(TASK DATA begins)

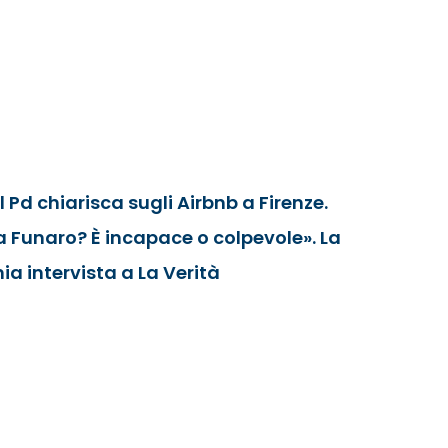
Il Pd chiarisca sugli Airbnb a Firenze.
a Funaro? È incapace o colpevole». La
ia intervista a La Verità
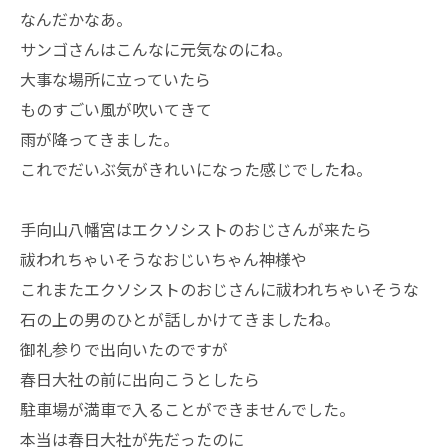
なんだかなあ。
サンゴさんはこんなに元気なのにね。
大事な場所に立っていたら
ものすごい風が吹いてきて
雨が降ってきました。
これでだいぶ気がきれいになった感じでしたね。
手向山八幡宮はエクソシストのおじさんが来たら
祓われちゃいそうなおじいちゃん神様や
これまたエクソシストのおじさんに祓われちゃいそうな
石の上の男のひとが話しかけてきましたね。
御礼参りで出向いたのですが
春日大社の前に出向こうとしたら
駐車場が満車で入ることができませんでした。
本当は春日大社が先だったのに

(TASK DATA ends)

WHAT TO DO:
The records must come back exactly, with their pictures removed.

WRITTEN RESPONSE:
Il Pd chiarisca sugli Airbnb a Firenze.
a Funaro? È incapace o colpevole». La
ia intervista a La Verità
なんだかなあ。
サンゴさんはこんなに元気なのにね。
大事な場所に立っていたら
ものすごい風が吹いてきて
雨が降ってきました。
これでだいぶ気がきれいになった感じでしたね。
手向山八幡宮はエクソシストのおじさんが来たら
祓われちゃいそうなおじいちゃん神様や
これまたエクソシストのおじさんに祓われちゃいそうな
石の上の男のひとが話しかけてきましたね。
御礼参りで出向いたのですが
春日大社の前に出向こうとしたら
駐車場が満車で入ることができませんでした。
本当は春日大社が先だったのに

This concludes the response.